_TESTO ESTRATTO_:
L'abitudine di controllare il telefono

Ultimamente le statistiche sull'uso che facciamo di smartphone e schermi stanno crescendo sempre di più. I numeri mostrano un aumento nel tempo trascorso con i dispositivi digitali. Il tutto avviene così velocemente per la razza umana che gli effetti non si conoscono con certezza. Ci sono ricerche che mettono in luce aspetti positivi e altre negativi a proposito dell'uso del cellulare. Ho anche trovato un articolo interessante su Focus a proposito dei falsi miti rispetto al tema dipendenza da internet e da tecnologia. La varietà nei risultati delle ricerche in questo campo ci mostra quanta strada abbiamo ancora da fare. Intanto ciò che può aiutarci è approfondire la nostra comprensione del fenomeno, studiarlo e osservare noi stessi per essere più consapevoli di come usiamo i dispositivi digitali.

Ciò che intanto possiamo fare, ognuno nel proprio piccolo è misurare il tempo trascorso sul cellulare, per iniziare a fotografare la propria situazione. Questa è una tendenza che piano piano aumenterà, Apple con il suo Screen Time in qualche modo educherà gli utilizzatori di iOS a sapere quanto e come usano i dispositivi nelle loro mani. Inoltre ci sono una serie di App utili per evitare la dipendenza da smartphone che misurano il tempo trascorso sul piccolo schermo.

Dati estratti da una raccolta
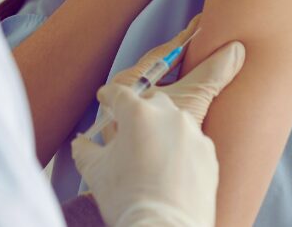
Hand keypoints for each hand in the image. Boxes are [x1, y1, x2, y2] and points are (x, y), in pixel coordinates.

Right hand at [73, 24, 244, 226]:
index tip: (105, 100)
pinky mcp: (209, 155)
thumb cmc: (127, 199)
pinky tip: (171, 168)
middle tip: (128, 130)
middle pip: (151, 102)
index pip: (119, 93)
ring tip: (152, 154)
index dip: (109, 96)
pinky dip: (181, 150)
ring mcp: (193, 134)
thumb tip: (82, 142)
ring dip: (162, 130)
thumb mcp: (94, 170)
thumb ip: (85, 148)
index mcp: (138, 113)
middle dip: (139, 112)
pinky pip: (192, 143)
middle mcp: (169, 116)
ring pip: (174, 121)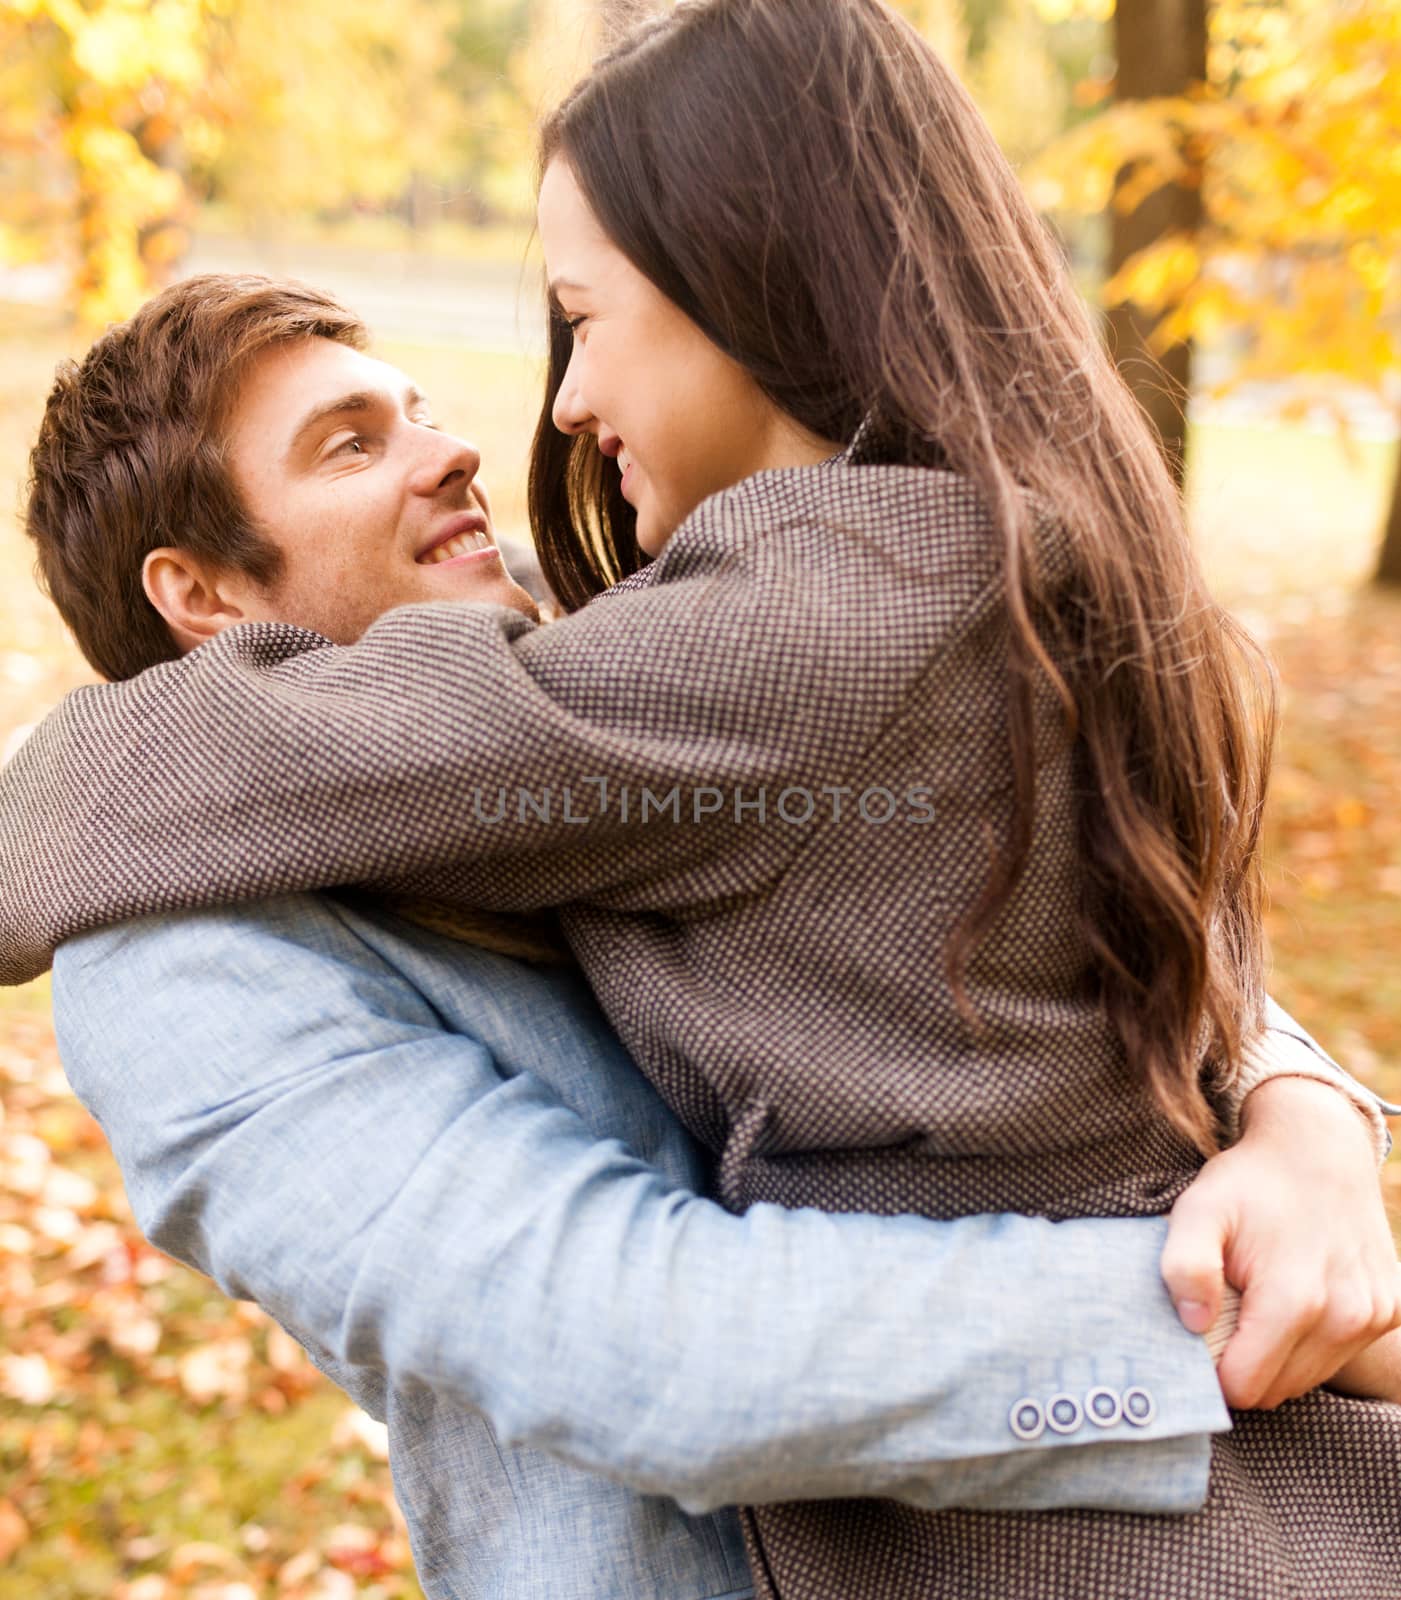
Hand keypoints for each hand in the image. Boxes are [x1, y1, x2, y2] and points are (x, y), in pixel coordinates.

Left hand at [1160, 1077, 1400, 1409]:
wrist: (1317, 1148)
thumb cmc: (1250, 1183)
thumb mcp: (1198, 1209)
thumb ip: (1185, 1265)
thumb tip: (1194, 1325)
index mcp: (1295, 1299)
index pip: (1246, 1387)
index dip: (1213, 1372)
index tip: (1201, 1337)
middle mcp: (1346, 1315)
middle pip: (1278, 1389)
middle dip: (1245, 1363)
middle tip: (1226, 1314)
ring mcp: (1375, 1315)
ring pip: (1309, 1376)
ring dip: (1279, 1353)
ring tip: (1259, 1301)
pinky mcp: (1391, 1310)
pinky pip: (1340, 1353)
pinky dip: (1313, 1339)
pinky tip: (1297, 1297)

_ESPLORA IL MATERIALE_:
1. Per ciascuna affermazione indica se concorda con il testo sull'abitudine di controllare il telefono, rispondendo sì o no e citando le parole decisive del testo. (a) Gli effetti dell'uso crescente dei dispositivi digitali si conoscono con certezza. (b) Viene citato un articolo di Focus sui falsi miti della dipendenza da internet e da tecnologia. (c) Screen Time è presentato come uno strumento di Apple per gli utilizzatori di iOS.
2. Elenca tutti i nomi propri presenti nel testo sull'abitudine di controllare il telefono.
3. Trascrivi il passo del testo sull'abitudine di controllare il telefono che comincia con "Ciò che intanto" e fermati dopo "sul piccolo schermo.".
I record provengono da un'altra fonte.

_RISPOSTE PER PUNTO_:
1.
(a) No: «gli effetti non si conoscono con certezza».
(b) Sì: «Ho anche trovato un articolo interessante su Focus a proposito dei falsi miti rispetto al tema dipendenza da internet e da tecnologia».
(c) Sì: «Apple con il suo Screen Time in qualche modo educherà gli utilizzatori di iOS».

2. Focus, Apple, Screen Time, iOS

3.
Ciò che intanto possiamo fare, ognuno nel proprio piccolo è misurare il tempo trascorso sul cellulare, per iniziare a fotografare la propria situazione. Questa è una tendenza che piano piano aumenterà, Apple con il suo Screen Time in qualche modo educherà gli utilizzatori di iOS a sapere quanto e come usano i dispositivi nelle loro mani. Inoltre ci sono una serie di App utili per evitare la dipendenza da smartphone che misurano il tempo trascorso sul piccolo schermo.